Problem requirements:
Could you give the data below again exactly, apart from the pictures?

Dataset content:
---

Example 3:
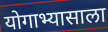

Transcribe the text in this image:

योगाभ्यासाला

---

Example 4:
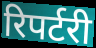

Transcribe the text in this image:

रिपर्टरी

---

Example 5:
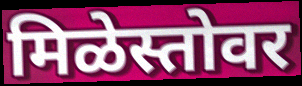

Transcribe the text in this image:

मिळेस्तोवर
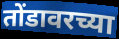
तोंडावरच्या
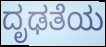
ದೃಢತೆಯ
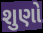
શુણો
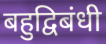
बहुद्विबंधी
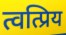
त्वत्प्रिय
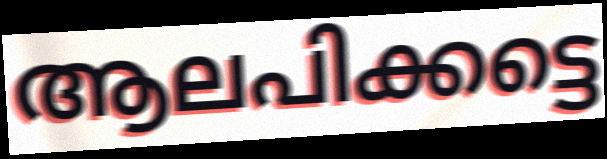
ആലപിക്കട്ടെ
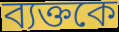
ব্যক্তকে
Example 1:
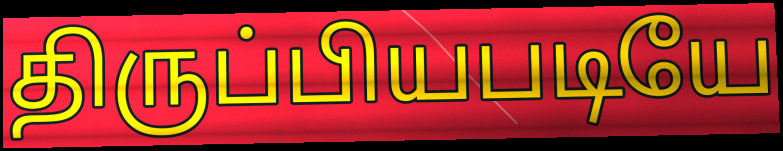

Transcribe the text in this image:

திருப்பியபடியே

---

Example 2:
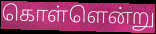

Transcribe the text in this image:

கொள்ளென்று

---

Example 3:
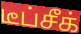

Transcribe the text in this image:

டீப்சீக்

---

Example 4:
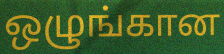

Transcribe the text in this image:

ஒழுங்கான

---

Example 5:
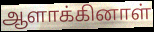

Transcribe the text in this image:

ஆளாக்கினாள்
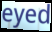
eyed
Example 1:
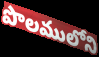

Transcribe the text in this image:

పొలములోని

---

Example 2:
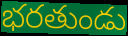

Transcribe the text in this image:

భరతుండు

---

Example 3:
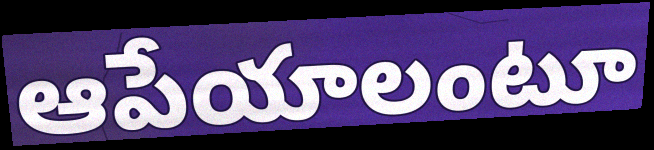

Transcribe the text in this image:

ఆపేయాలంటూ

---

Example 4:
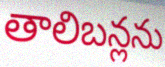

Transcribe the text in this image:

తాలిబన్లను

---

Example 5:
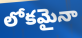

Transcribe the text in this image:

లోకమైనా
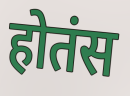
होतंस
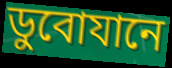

Written solution:
---

Example 3:

Transcribe the text in this image:

योगाभ्यासाला

---

Example 4:

Transcribe the text in this image:

रिपर्टरी

---

Example 5:

Transcribe the text in this image:

मिळेस्तोवर
तोंडावरच्या
ದೃಢತೆಯ
શુણો
बहुद्विबंधी
त्वत्प्रिय
ആലപിക്കട്ടെ
ব্যক্তকে
Example 1:

Transcribe the text in this image:

திருப்பியபடியே

---

Example 2:

Transcribe the text in this image:

கொள்ளென்று

---

Example 3:

Transcribe the text in this image:

டீப்சீக்

---

Example 4:

Transcribe the text in this image:

ஒழுங்கான

---

Example 5:

Transcribe the text in this image:

ஆளாக்கினாள்
eyed
Example 1:

Transcribe the text in this image:

పొలములోని

---

Example 2:

Transcribe the text in this image:

భరతుండు

---

Example 3:

Transcribe the text in this image:

ఆపేయాలంటూ

---

Example 4:

Transcribe the text in this image:

తాలిబన్లను

---

Example 5:

Transcribe the text in this image:

లోకమైనా
होतंस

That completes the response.